Consider the Klein bottle $K$ with flat metric. I'm thinking of $K$ as a square where the left and right sides are identified in the "right" way (like on the torus), while the top and bottom are identified in the "wrong" way (like on $\mathbb{R}P^2$). In this picture, geodesics are straight lines that wrap around depending on the identifications on the edges.
Take your basepoint $p$ to be the center of the square. Consider the geodesic $\gamma$ emanating from $p$ with slope 1. So, it starts in the middle of the square moving towards the top right corner. After it gets to the top right corner, due to the identifications we're making, it becomes a straight line emanating from the bottom right corner with slope -1 until it eventually hits $p$ again, i.e., it closes up.
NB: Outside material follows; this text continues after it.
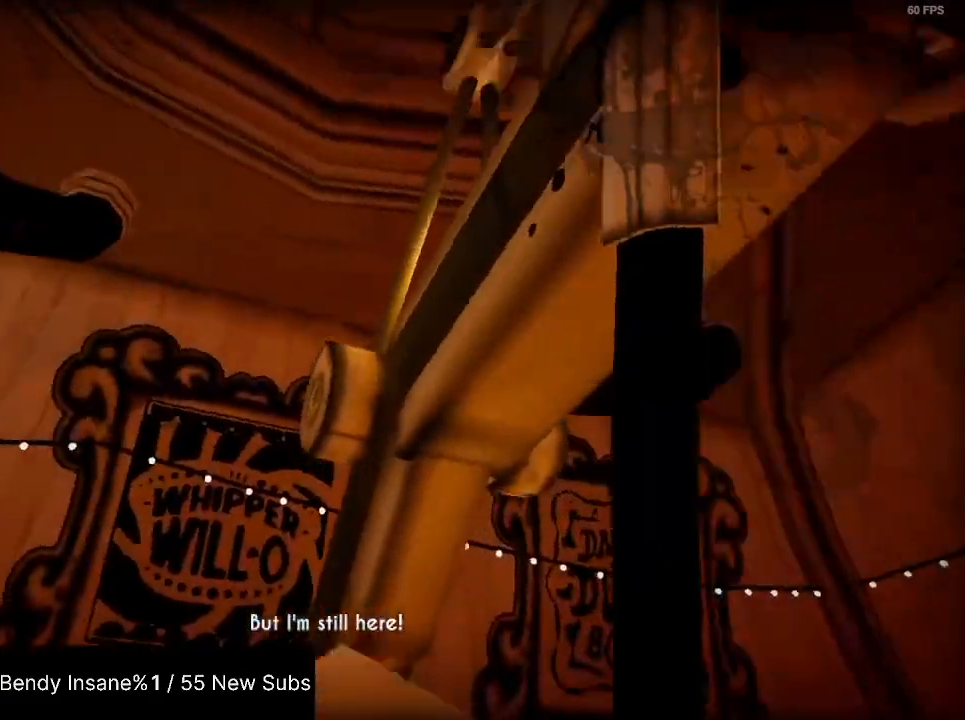
{"keys": ["d", "shift"], "mouse": [], "events": [[100, "mouse_left", "up"], [134, "mouse_left", "down"], [234, "mouse_left", "up"]]}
However, it is not a closed geodesic because it makes a corner at $p$.
Further, I claim no other geodesic emanating from $p$ is in the same homotopy class as $\gamma$. To see this, work in the univeral cover, $\mathbb{R}^2$ (thought of as being tiled by squares with identification arrows as approrpriate, with corners on integer lattice points). Geodesics are still straight lines, but now there is a unique straight line from $(\frac{1}{2},\frac{1}{2})$ to $(\frac{3}{2},\frac{3}{2})$, given by lifting $\gamma$.
This means the Cartan's theorem fails on based loops, at least in this particular case.